(Saved data entries)
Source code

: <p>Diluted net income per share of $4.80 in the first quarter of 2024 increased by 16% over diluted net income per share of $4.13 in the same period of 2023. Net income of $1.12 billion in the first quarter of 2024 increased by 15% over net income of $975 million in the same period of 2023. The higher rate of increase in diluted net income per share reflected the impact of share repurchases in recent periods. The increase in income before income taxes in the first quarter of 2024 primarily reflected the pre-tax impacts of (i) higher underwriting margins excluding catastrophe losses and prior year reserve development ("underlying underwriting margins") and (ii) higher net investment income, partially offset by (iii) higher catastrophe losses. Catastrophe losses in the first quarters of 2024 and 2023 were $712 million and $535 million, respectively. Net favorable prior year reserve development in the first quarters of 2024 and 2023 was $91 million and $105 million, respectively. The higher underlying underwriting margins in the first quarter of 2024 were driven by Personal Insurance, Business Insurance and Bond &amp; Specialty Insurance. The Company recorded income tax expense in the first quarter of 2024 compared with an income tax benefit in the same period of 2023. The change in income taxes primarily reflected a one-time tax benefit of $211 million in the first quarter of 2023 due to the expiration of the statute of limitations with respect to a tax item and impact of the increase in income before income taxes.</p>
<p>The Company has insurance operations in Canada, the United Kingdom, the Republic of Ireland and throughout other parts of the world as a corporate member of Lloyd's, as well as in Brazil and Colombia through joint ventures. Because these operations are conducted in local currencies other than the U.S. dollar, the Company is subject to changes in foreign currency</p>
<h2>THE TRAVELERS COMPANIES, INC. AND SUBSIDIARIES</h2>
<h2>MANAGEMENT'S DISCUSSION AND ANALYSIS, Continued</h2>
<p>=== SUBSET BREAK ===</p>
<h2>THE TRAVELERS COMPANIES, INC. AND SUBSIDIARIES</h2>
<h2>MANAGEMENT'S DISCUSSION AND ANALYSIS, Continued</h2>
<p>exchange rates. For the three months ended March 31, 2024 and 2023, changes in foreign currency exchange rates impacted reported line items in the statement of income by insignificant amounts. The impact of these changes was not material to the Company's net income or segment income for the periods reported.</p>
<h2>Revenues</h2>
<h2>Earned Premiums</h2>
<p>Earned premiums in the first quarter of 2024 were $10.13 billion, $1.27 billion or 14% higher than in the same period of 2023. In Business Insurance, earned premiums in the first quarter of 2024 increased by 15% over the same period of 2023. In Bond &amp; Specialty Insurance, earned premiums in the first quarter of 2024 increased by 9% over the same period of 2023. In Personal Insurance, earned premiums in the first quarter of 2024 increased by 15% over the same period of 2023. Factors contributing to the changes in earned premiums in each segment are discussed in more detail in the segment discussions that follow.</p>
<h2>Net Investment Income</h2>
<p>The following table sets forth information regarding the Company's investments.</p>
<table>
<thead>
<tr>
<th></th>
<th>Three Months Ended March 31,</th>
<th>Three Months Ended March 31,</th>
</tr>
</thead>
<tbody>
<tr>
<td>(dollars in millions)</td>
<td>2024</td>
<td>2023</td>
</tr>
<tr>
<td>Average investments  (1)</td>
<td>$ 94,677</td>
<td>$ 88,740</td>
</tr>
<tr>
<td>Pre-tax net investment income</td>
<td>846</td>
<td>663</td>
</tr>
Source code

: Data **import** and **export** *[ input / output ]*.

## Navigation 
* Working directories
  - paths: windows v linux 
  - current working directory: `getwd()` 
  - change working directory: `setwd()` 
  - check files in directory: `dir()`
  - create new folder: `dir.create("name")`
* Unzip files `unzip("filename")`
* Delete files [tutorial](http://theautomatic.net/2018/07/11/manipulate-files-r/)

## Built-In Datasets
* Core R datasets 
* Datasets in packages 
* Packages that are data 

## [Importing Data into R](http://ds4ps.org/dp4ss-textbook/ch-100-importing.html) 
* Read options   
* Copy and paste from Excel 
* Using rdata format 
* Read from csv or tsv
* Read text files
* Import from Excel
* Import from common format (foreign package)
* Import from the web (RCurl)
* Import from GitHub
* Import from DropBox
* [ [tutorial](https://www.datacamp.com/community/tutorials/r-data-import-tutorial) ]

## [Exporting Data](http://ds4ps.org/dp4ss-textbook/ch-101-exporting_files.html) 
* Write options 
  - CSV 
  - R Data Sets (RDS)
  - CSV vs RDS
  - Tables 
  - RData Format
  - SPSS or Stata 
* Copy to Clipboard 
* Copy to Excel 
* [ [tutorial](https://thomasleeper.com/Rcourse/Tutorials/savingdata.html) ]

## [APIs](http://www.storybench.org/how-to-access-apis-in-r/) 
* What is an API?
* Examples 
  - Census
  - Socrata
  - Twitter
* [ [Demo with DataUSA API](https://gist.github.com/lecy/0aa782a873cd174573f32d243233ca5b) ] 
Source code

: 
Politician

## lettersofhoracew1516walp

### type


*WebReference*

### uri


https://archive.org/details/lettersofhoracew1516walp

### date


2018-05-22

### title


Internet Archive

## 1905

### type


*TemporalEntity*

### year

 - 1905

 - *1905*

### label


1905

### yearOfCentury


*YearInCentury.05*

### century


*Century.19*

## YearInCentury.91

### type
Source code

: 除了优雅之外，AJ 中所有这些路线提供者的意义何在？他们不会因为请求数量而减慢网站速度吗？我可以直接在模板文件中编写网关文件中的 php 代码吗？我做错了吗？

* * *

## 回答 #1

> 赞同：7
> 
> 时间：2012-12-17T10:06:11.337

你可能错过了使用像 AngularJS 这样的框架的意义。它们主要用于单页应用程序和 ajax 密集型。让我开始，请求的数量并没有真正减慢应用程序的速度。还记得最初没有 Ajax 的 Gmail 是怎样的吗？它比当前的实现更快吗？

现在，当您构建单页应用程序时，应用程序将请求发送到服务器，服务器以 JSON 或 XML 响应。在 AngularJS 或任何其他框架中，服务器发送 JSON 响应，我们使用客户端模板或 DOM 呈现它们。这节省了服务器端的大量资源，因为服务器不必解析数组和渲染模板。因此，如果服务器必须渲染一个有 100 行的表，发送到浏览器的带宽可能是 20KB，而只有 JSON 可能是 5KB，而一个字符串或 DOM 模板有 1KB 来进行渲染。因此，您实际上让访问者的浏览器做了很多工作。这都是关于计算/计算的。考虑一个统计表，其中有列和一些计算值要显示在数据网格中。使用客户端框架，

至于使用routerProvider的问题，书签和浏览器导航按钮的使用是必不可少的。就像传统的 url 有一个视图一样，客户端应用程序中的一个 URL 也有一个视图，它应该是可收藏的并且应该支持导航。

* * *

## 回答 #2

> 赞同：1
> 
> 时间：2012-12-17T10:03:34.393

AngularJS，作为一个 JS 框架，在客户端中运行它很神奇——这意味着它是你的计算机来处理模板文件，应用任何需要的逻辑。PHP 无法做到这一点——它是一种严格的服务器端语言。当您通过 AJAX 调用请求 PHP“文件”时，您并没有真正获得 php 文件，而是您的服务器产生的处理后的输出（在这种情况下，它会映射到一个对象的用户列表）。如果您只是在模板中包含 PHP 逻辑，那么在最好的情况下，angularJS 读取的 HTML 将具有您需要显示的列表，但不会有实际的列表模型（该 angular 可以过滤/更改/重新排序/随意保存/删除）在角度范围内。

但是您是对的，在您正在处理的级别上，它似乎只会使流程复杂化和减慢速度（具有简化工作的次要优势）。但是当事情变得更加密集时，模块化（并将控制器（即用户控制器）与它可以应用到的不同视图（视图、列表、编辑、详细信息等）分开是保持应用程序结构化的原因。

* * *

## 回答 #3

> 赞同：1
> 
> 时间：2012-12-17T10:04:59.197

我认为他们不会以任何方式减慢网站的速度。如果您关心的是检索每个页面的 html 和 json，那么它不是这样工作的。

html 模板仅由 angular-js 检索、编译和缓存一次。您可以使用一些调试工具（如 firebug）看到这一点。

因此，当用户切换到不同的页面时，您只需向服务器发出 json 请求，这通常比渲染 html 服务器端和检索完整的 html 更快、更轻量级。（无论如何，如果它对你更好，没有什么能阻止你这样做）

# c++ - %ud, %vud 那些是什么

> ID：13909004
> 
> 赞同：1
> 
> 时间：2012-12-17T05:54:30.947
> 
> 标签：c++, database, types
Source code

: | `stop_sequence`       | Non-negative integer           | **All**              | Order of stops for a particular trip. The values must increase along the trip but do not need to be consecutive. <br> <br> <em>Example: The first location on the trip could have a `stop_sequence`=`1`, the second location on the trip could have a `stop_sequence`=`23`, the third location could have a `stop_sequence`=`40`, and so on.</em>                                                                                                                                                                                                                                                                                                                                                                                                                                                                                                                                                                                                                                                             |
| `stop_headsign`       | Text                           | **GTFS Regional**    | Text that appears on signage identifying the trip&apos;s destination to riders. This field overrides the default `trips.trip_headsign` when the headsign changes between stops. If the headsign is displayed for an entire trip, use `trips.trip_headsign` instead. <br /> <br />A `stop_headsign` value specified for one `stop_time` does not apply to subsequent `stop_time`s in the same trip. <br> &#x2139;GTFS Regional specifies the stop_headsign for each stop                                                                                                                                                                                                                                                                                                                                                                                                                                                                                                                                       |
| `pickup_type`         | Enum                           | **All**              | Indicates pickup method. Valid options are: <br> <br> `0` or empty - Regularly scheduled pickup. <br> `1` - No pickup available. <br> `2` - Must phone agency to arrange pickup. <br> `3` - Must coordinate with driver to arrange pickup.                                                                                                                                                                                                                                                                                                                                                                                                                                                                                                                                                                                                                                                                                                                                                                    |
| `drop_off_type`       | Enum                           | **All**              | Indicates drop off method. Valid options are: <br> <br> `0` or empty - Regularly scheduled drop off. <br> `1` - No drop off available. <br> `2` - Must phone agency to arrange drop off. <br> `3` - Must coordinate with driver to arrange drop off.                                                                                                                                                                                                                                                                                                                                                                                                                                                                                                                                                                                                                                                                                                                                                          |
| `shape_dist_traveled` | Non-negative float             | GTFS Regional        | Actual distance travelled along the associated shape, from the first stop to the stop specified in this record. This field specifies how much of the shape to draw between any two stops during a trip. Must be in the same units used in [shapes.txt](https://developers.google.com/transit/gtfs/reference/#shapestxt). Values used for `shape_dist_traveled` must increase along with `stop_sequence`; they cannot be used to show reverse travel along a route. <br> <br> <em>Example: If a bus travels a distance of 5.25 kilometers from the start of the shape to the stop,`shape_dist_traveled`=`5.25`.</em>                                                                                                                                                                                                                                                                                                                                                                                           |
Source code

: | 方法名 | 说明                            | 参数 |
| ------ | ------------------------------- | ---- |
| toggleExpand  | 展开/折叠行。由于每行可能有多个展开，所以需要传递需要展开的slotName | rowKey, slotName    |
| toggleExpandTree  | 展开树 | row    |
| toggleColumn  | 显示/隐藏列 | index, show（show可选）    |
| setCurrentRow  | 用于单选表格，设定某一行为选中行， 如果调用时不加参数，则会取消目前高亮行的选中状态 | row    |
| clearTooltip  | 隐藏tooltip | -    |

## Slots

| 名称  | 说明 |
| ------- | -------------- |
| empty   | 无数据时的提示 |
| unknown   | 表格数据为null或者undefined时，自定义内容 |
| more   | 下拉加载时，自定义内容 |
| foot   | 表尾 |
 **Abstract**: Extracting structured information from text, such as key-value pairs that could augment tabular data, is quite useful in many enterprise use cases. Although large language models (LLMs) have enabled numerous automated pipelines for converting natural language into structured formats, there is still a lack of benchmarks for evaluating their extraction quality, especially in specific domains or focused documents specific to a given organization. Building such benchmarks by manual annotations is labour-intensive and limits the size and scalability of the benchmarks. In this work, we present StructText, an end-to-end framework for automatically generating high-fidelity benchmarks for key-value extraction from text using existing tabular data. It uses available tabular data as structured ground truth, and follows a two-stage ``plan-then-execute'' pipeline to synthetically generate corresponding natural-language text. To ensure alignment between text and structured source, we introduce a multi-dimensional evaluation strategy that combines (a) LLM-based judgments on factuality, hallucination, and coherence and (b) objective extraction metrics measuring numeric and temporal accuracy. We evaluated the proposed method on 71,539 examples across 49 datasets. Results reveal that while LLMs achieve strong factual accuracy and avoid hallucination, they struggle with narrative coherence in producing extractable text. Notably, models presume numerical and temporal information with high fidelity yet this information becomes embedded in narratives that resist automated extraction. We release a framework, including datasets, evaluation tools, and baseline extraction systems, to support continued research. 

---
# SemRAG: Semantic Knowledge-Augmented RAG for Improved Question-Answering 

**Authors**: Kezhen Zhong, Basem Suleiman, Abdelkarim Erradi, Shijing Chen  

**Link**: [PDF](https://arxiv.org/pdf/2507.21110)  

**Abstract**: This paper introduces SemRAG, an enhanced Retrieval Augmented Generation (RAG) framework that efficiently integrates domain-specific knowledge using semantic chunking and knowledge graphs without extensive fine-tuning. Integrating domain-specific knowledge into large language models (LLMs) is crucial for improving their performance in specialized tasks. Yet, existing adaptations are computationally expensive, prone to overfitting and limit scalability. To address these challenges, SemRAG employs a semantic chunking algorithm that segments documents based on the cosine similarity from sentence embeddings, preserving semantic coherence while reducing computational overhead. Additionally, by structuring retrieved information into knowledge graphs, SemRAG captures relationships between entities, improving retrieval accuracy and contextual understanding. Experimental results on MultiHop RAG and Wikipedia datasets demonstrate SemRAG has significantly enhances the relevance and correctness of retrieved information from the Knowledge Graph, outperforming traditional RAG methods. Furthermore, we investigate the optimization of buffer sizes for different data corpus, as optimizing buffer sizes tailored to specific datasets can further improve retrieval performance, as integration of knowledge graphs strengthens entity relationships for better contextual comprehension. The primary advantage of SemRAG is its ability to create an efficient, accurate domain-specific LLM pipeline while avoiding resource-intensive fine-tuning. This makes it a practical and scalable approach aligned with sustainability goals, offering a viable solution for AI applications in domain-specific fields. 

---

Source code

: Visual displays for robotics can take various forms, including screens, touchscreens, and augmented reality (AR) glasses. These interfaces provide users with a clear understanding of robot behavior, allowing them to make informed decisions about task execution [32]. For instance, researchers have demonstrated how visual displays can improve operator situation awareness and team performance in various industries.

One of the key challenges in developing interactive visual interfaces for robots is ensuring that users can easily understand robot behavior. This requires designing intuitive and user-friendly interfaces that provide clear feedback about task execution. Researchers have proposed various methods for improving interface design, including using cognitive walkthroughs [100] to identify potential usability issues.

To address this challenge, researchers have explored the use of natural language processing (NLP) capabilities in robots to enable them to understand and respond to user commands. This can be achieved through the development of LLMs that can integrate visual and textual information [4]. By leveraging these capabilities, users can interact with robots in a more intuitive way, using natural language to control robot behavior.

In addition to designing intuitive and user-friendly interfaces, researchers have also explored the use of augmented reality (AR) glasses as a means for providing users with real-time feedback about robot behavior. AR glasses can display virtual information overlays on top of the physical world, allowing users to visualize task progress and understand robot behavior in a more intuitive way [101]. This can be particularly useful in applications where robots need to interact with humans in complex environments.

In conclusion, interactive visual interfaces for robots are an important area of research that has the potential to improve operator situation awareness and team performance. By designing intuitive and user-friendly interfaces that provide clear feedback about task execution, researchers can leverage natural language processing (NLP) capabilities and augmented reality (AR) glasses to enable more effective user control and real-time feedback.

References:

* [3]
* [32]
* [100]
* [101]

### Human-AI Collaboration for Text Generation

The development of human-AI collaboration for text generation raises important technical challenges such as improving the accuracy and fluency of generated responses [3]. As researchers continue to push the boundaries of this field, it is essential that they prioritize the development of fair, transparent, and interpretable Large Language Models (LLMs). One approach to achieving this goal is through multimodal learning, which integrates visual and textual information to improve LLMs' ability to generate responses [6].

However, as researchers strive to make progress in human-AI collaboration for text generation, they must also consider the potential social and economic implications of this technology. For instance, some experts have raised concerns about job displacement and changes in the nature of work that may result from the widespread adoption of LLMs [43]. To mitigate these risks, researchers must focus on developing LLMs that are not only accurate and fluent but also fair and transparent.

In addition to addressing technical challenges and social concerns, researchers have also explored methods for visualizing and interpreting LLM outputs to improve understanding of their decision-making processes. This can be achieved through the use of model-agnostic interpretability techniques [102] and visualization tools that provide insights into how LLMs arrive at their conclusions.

§ **Job item**: Please return only the lines above, starting at the line that has "你可能错过了使用像 AngularJS 这样的框架的意义。它们主要用于单页应用程序和" and ending at the line that has "html 模板仅由 angular-js", keeping both and leaving each one unchanged.

§ **Solution to this exercise**:
你可能错过了使用像 AngularJS 这样的框架的意义。它们主要用于单页应用程序和 ajax 密集型。让我开始，请求的数量并没有真正减慢应用程序的速度。还记得最初没有 Ajax 的 Gmail 是怎样的吗？它比当前的实现更快吗？

现在，当您构建单页应用程序时，应用程序将请求发送到服务器，服务器以 JSON 或 XML 响应。在 AngularJS 或任何其他框架中，服务器发送 JSON 响应，我们使用客户端模板或 DOM 呈现它们。这节省了服务器端的大量资源，因为服务器不必解析数组和渲染模板。因此，如果服务器必须渲染一个有 100 行的表，发送到浏览器的带宽可能是 20KB，而只有 JSON 可能是 5KB，而一个字符串或 DOM 模板有 1KB 来进行渲染。因此，您实际上让访问者的浏览器做了很多工作。这都是关于计算/计算的。考虑一个统计表，其中有列和一些计算值要显示在数据网格中。使用客户端框架，

至于使用routerProvider的问题，书签和浏览器导航按钮的使用是必不可少的。就像传统的 url 有一个视图一样，客户端应用程序中的一个 URL 也有一个视图，它应该是可收藏的并且应该支持导航。

* * *

## 回答 #2

> 赞同：1
> 
> 时间：2012-12-17T10:03:34.393

AngularJS，作为一个 JS 框架，在客户端中运行它很神奇——这意味着它是你的计算机来处理模板文件，应用任何需要的逻辑。PHP 无法做到这一点——它是一种严格的服务器端语言。当您通过 AJAX 调用请求 PHP“文件”时，您并没有真正获得 php 文件，而是您的服务器产生的处理后的输出（在这种情况下，它会映射到一个对象的用户列表）。如果您只是在模板中包含 PHP 逻辑，那么在最好的情况下，angularJS 读取的 HTML 将具有您需要显示的列表，但不会有实际的列表模型（该 angular 可以过滤/更改/重新排序/随意保存/删除）在角度范围内。

但是您是对的，在您正在处理的级别上，它似乎只会使流程复杂化和减慢速度（具有简化工作的次要优势）。但是当事情变得更加密集时，模块化（并将控制器（即用户控制器）与它可以应用到的不同视图（视图、列表、编辑、详细信息等）分开是保持应用程序结构化的原因。

* * *

## 回答 #3

> 赞同：1
> 
> 时间：2012-12-17T10:04:59.197

我认为他们不会以任何方式减慢网站的速度。如果您关心的是检索每个页面的 html 和 json，那么它不是这样工作的。

html 模板仅由 angular-js 检索、编译和缓存一次。您可以使用一些调试工具（如 firebug）看到这一点。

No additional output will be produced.